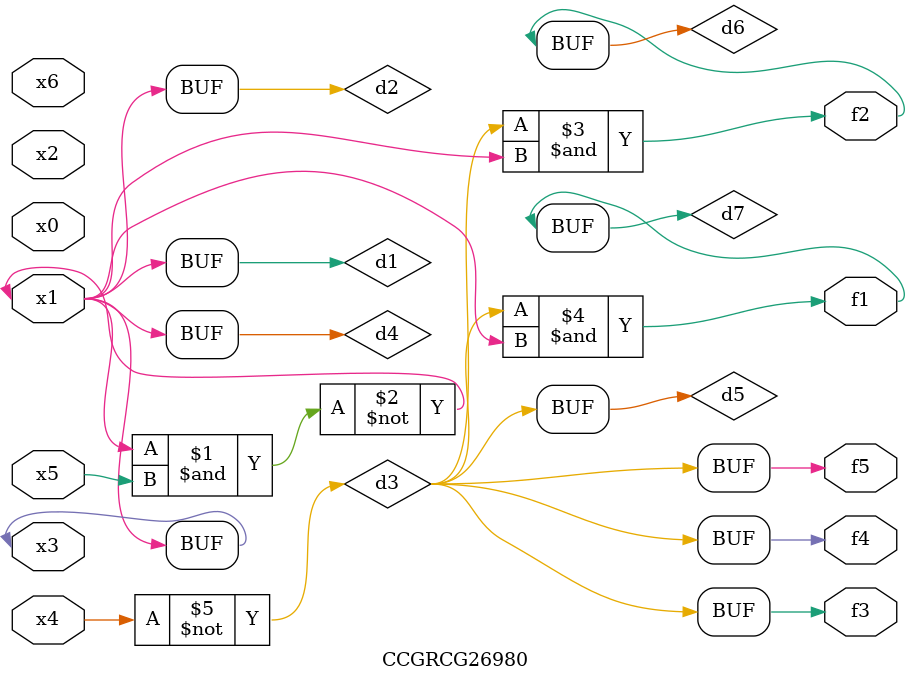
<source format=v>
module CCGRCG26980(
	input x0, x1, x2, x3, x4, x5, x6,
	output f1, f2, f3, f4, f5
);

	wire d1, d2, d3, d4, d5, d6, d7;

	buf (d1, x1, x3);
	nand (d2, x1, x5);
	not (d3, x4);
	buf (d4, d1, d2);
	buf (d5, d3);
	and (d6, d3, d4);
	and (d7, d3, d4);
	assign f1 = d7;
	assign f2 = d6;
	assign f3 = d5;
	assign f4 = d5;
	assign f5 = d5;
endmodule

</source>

■ ■ ■ ■

• Exercise
The finished answer is an exact repetition of the listing, with every picture removed.

• Task solution
<source format=v>
module CCGRCG26980(
	input x0, x1, x2, x3, x4, x5, x6,
	output f1, f2, f3, f4, f5
);

	wire d1, d2, d3, d4, d5, d6, d7;

	buf (d1, x1, x3);
	nand (d2, x1, x5);
	not (d3, x4);
	buf (d4, d1, d2);
	buf (d5, d3);
	and (d6, d3, d4);
	and (d7, d3, d4);
	assign f1 = d7;
	assign f2 = d6;
	assign f3 = d5;
	assign f4 = d5;
	assign f5 = d5;
endmodule

</source>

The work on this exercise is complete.